-- Work task --
Copy out the listing below word for word, keeping every line and every character unchanged.

-- Records --
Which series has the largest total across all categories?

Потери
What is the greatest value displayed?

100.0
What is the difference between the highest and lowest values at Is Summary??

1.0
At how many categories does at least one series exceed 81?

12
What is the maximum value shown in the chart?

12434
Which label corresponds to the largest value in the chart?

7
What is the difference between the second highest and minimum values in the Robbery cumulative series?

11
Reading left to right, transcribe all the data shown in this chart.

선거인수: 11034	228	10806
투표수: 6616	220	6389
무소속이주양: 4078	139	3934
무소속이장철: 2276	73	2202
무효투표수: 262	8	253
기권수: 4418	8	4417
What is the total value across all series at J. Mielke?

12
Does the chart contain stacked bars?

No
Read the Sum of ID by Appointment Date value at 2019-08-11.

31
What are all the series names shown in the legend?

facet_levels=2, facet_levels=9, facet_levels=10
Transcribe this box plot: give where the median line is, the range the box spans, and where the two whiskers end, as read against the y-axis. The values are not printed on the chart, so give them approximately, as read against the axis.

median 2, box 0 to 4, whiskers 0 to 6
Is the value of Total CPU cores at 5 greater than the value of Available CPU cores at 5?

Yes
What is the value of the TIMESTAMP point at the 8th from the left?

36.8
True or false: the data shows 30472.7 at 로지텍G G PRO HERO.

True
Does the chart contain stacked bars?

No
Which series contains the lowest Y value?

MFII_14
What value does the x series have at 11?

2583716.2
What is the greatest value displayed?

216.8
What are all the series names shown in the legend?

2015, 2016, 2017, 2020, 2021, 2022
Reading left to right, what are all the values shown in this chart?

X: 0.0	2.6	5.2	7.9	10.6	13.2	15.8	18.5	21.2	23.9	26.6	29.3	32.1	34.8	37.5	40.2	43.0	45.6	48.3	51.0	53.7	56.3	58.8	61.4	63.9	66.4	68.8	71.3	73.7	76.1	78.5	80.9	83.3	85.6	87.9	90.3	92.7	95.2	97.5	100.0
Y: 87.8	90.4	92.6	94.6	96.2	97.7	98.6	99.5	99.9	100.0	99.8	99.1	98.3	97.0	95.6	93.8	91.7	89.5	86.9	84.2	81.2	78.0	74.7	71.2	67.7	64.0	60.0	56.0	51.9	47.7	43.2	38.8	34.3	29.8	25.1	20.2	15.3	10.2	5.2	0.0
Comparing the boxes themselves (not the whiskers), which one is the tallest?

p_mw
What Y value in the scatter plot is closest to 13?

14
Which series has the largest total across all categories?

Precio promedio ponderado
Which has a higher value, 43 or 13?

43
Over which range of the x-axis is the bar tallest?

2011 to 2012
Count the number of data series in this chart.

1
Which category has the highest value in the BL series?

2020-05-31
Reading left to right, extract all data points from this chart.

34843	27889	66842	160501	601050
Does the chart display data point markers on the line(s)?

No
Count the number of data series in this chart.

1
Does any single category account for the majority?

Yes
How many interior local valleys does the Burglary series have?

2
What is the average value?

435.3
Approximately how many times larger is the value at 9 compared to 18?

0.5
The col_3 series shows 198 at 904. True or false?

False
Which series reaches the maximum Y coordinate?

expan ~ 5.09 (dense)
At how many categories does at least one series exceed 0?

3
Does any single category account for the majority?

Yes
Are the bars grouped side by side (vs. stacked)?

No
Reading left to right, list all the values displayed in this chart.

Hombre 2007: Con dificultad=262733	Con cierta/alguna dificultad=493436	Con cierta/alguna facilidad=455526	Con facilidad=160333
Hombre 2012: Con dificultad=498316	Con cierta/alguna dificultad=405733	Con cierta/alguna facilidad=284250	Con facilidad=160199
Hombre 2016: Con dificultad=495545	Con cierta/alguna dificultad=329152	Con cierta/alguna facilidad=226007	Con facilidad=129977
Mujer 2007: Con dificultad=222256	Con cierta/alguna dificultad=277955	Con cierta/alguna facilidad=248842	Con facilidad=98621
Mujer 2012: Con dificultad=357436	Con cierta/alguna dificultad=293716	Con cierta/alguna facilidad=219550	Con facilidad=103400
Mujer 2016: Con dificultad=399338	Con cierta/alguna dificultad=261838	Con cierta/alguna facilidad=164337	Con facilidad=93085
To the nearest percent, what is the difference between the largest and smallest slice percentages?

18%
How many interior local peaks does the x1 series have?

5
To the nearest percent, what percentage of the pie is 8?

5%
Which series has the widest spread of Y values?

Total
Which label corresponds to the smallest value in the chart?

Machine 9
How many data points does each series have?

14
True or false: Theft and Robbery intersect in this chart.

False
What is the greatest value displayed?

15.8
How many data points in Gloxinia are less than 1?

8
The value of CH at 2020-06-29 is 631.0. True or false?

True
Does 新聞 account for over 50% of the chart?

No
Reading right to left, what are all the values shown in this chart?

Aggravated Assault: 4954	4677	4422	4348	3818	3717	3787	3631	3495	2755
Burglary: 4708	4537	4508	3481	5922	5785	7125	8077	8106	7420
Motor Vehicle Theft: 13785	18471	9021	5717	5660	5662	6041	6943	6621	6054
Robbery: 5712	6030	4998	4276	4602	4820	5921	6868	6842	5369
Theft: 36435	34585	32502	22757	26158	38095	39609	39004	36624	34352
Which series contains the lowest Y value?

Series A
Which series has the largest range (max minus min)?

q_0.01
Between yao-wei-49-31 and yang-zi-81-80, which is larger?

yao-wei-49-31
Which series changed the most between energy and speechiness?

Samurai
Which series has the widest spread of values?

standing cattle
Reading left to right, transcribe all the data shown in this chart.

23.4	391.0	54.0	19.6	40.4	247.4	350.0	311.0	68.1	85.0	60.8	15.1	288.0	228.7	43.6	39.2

-- Task solution --
Which series has the largest total across all categories?

Потери
What is the greatest value displayed?

100.0
What is the difference between the highest and lowest values at Is Summary??

1.0
At how many categories does at least one series exceed 81?

12
What is the maximum value shown in the chart?

12434
Which label corresponds to the largest value in the chart?

7
What is the difference between the second highest and minimum values in the Robbery cumulative series?

11
Reading left to right, transcribe all the data shown in this chart.

선거인수: 11034	228	10806
투표수: 6616	220	6389
무소속이주양: 4078	139	3934
무소속이장철: 2276	73	2202
무효투표수: 262	8	253
기권수: 4418	8	4417
What is the total value across all series at J. Mielke?

12
Does the chart contain stacked bars?

No
Read the Sum of ID by Appointment Date value at 2019-08-11.

31
What are all the series names shown in the legend?

facet_levels=2, facet_levels=9, facet_levels=10
Transcribe this box plot: give where the median line is, the range the box spans, and where the two whiskers end, as read against the y-axis. The values are not printed on the chart, so give them approximately, as read against the axis.

median 2, box 0 to 4, whiskers 0 to 6
Is the value of Total CPU cores at 5 greater than the value of Available CPU cores at 5?

Yes
What is the value of the TIMESTAMP point at the 8th from the left?

36.8
True or false: the data shows 30472.7 at 로지텍G G PRO HERO.

True
Does the chart contain stacked bars?

No
Which series contains the lowest Y value?

MFII_14
What value does the x series have at 11?

2583716.2
What is the greatest value displayed?

216.8
What are all the series names shown in the legend?

2015, 2016, 2017, 2020, 2021, 2022
Reading left to right, what are all the values shown in this chart?

X: 0.0	2.6	5.2	7.9	10.6	13.2	15.8	18.5	21.2	23.9	26.6	29.3	32.1	34.8	37.5	40.2	43.0	45.6	48.3	51.0	53.7	56.3	58.8	61.4	63.9	66.4	68.8	71.3	73.7	76.1	78.5	80.9	83.3	85.6	87.9	90.3	92.7	95.2	97.5	100.0
Y: 87.8	90.4	92.6	94.6	96.2	97.7	98.6	99.5	99.9	100.0	99.8	99.1	98.3	97.0	95.6	93.8	91.7	89.5	86.9	84.2	81.2	78.0	74.7	71.2	67.7	64.0	60.0	56.0	51.9	47.7	43.2	38.8	34.3	29.8	25.1	20.2	15.3	10.2	5.2	0.0
Comparing the boxes themselves (not the whiskers), which one is the tallest?

p_mw
What Y value in the scatter plot is closest to 13?

14
Which series has the largest total across all categories?

Precio promedio ponderado
Which has a higher value, 43 or 13?

43
Over which range of the x-axis is the bar tallest?

2011 to 2012
Count the number of data series in this chart.

1
Which category has the highest value in the BL series?

2020-05-31
Reading left to right, extract all data points from this chart.

34843	27889	66842	160501	601050
Does the chart display data point markers on the line(s)?

No
Count the number of data series in this chart.

1
Does any single category account for the majority?

Yes
How many interior local valleys does the Burglary series have?

2
What is the average value?

435.3
Approximately how many times larger is the value at 9 compared to 18?

0.5
The col_3 series shows 198 at 904. True or false?

False
Which series reaches the maximum Y coordinate?

expan ~ 5.09 (dense)
At how many categories does at least one series exceed 0?

3
Does any single category account for the majority?

Yes
Are the bars grouped side by side (vs. stacked)?

No
Reading left to right, list all the values displayed in this chart.

Hombre 2007: Con dificultad=262733	Con cierta/alguna dificultad=493436	Con cierta/alguna facilidad=455526	Con facilidad=160333
Hombre 2012: Con dificultad=498316	Con cierta/alguna dificultad=405733	Con cierta/alguna facilidad=284250	Con facilidad=160199
Hombre 2016: Con dificultad=495545	Con cierta/alguna dificultad=329152	Con cierta/alguna facilidad=226007	Con facilidad=129977
Mujer 2007: Con dificultad=222256	Con cierta/alguna dificultad=277955	Con cierta/alguna facilidad=248842	Con facilidad=98621
Mujer 2012: Con dificultad=357436	Con cierta/alguna dificultad=293716	Con cierta/alguna facilidad=219550	Con facilidad=103400
Mujer 2016: Con dificultad=399338	Con cierta/alguna dificultad=261838	Con cierta/alguna facilidad=164337	Con facilidad=93085
To the nearest percent, what is the difference between the largest and smallest slice percentages?

18%
How many interior local peaks does the x1 series have?

5
To the nearest percent, what percentage of the pie is 8?

5%
Which series has the widest spread of Y values?

Total
Which label corresponds to the smallest value in the chart?

Machine 9
How many data points does each series have?

14
True or false: Theft and Robbery intersect in this chart.

False
What is the greatest value displayed?

15.8
How many data points in Gloxinia are less than 1?

8
The value of CH at 2020-06-29 is 631.0. True or false?

True
Does 新聞 account for over 50% of the chart?

No
Reading right to left, what are all the values shown in this chart?

Aggravated Assault: 4954	4677	4422	4348	3818	3717	3787	3631	3495	2755
Burglary: 4708	4537	4508	3481	5922	5785	7125	8077	8106	7420
Motor Vehicle Theft: 13785	18471	9021	5717	5660	5662	6041	6943	6621	6054
Robbery: 5712	6030	4998	4276	4602	4820	5921	6868	6842	5369
Theft: 36435	34585	32502	22757	26158	38095	39609	39004	36624	34352
Which series contains the lowest Y value?

Series A
Which series has the largest range (max minus min)?

q_0.01
Between yao-wei-49-31 and yang-zi-81-80, which is larger?

yao-wei-49-31
Which series changed the most between energy and speechiness?

Samurai
Which series has the widest spread of values?

standing cattle
Reading left to right, transcribe all the data shown in this chart.

23.4	391.0	54.0	19.6	40.4	247.4	350.0	311.0	68.1	85.0	60.8	15.1	288.0	228.7	43.6	39.2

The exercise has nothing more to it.